PROBLEM REQUIREMENTS:
Return all of the records below unchanged, line for line.

TASK INPUT:
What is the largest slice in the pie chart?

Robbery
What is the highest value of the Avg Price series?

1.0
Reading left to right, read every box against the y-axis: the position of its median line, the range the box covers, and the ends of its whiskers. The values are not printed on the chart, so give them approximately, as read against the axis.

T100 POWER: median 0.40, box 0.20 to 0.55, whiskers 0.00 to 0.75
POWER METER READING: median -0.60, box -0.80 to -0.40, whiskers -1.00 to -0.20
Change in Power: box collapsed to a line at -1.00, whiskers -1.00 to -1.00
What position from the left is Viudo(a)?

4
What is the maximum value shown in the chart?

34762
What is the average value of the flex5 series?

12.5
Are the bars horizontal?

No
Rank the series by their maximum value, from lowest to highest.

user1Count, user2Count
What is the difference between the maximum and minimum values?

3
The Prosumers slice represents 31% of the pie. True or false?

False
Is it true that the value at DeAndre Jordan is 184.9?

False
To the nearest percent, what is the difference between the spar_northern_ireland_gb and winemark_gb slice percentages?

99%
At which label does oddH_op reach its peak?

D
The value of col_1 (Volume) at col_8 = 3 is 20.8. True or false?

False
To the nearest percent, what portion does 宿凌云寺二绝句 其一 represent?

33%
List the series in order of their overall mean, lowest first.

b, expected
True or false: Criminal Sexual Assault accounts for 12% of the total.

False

RESULT BELOW:
What is the largest slice in the pie chart?

Robbery
What is the highest value of the Avg Price series?

1.0
Reading left to right, read every box against the y-axis: the position of its median line, the range the box covers, and the ends of its whiskers. The values are not printed on the chart, so give them approximately, as read against the axis.

T100 POWER: median 0.40, box 0.20 to 0.55, whiskers 0.00 to 0.75
POWER METER READING: median -0.60, box -0.80 to -0.40, whiskers -1.00 to -0.20
Change in Power: box collapsed to a line at -1.00, whiskers -1.00 to -1.00
What position from the left is Viudo(a)?

4
What is the maximum value shown in the chart?

34762
What is the average value of the flex5 series?

12.5
Are the bars horizontal?

No
Rank the series by their maximum value, from lowest to highest.

user1Count, user2Count
What is the difference between the maximum and minimum values?

3
The Prosumers slice represents 31% of the pie. True or false?

False
Is it true that the value at DeAndre Jordan is 184.9?

False
To the nearest percent, what is the difference between the spar_northern_ireland_gb and winemark_gb slice percentages?

99%
At which label does oddH_op reach its peak?

D
The value of col_1 (Volume) at col_8 = 3 is 20.8. True or false?

False
To the nearest percent, what portion does 宿凌云寺二绝句 其一 represent?

33%
List the series in order of their overall mean, lowest first.

b, expected
True or false: Criminal Sexual Assault accounts for 12% of the total.

False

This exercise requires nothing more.